• **Extracted records**:

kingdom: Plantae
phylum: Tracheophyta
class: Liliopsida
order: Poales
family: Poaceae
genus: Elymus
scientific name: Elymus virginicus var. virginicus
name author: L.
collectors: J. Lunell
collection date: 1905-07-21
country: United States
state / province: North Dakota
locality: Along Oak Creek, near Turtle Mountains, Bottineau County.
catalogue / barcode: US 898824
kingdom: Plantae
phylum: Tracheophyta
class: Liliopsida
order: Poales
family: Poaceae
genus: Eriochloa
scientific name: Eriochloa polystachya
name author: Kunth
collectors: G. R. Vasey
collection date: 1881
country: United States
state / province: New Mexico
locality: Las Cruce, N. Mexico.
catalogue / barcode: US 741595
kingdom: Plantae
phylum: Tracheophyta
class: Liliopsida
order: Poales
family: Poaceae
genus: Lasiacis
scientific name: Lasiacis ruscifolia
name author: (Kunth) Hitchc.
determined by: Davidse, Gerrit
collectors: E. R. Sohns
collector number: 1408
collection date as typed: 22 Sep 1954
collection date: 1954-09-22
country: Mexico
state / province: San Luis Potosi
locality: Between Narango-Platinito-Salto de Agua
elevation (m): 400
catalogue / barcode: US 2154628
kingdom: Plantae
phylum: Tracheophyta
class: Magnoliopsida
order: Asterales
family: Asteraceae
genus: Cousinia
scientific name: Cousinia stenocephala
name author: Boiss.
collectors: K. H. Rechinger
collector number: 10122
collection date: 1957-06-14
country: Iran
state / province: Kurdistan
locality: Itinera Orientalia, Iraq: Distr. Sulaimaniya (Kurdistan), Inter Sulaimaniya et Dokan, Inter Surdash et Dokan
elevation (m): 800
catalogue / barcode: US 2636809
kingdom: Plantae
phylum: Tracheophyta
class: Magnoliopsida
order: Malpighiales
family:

• **Problem statement**:
Copy out every line of the records above word for word, with nothing changed.

• **Answer to the task**:
kingdom: Plantae
phylum: Tracheophyta
class: Liliopsida
order: Poales
family: Poaceae
genus: Elymus
scientific name: Elymus virginicus var. virginicus
name author: L.
collectors: J. Lunell
collection date: 1905-07-21
country: United States
state / province: North Dakota
locality: Along Oak Creek, near Turtle Mountains, Bottineau County.
catalogue / barcode: US 898824
kingdom: Plantae
phylum: Tracheophyta
class: Liliopsida
order: Poales
family: Poaceae
genus: Eriochloa
scientific name: Eriochloa polystachya
name author: Kunth
collectors: G. R. Vasey
collection date: 1881
country: United States
state / province: New Mexico
locality: Las Cruce, N. Mexico.
catalogue / barcode: US 741595
kingdom: Plantae
phylum: Tracheophyta
class: Liliopsida
order: Poales
family: Poaceae
genus: Lasiacis
scientific name: Lasiacis ruscifolia
name author: (Kunth) Hitchc.
determined by: Davidse, Gerrit
collectors: E. R. Sohns
collector number: 1408
collection date as typed: 22 Sep 1954
collection date: 1954-09-22
country: Mexico
state / province: San Luis Potosi
locality: Between Narango-Platinito-Salto de Agua
elevation (m): 400
catalogue / barcode: US 2154628
kingdom: Plantae
phylum: Tracheophyta
class: Magnoliopsida
order: Asterales
family: Asteraceae
genus: Cousinia
scientific name: Cousinia stenocephala
name author: Boiss.
collectors: K. H. Rechinger
collector number: 10122
collection date: 1957-06-14
country: Iran
state / province: Kurdistan
locality: Itinera Orientalia, Iraq: Distr. Sulaimaniya (Kurdistan), Inter Sulaimaniya et Dokan, Inter Surdash et Dokan
elevation (m): 800
catalogue / barcode: US 2636809
kingdom: Plantae
phylum: Tracheophyta
class: Magnoliopsida
order: Malpighiales
family:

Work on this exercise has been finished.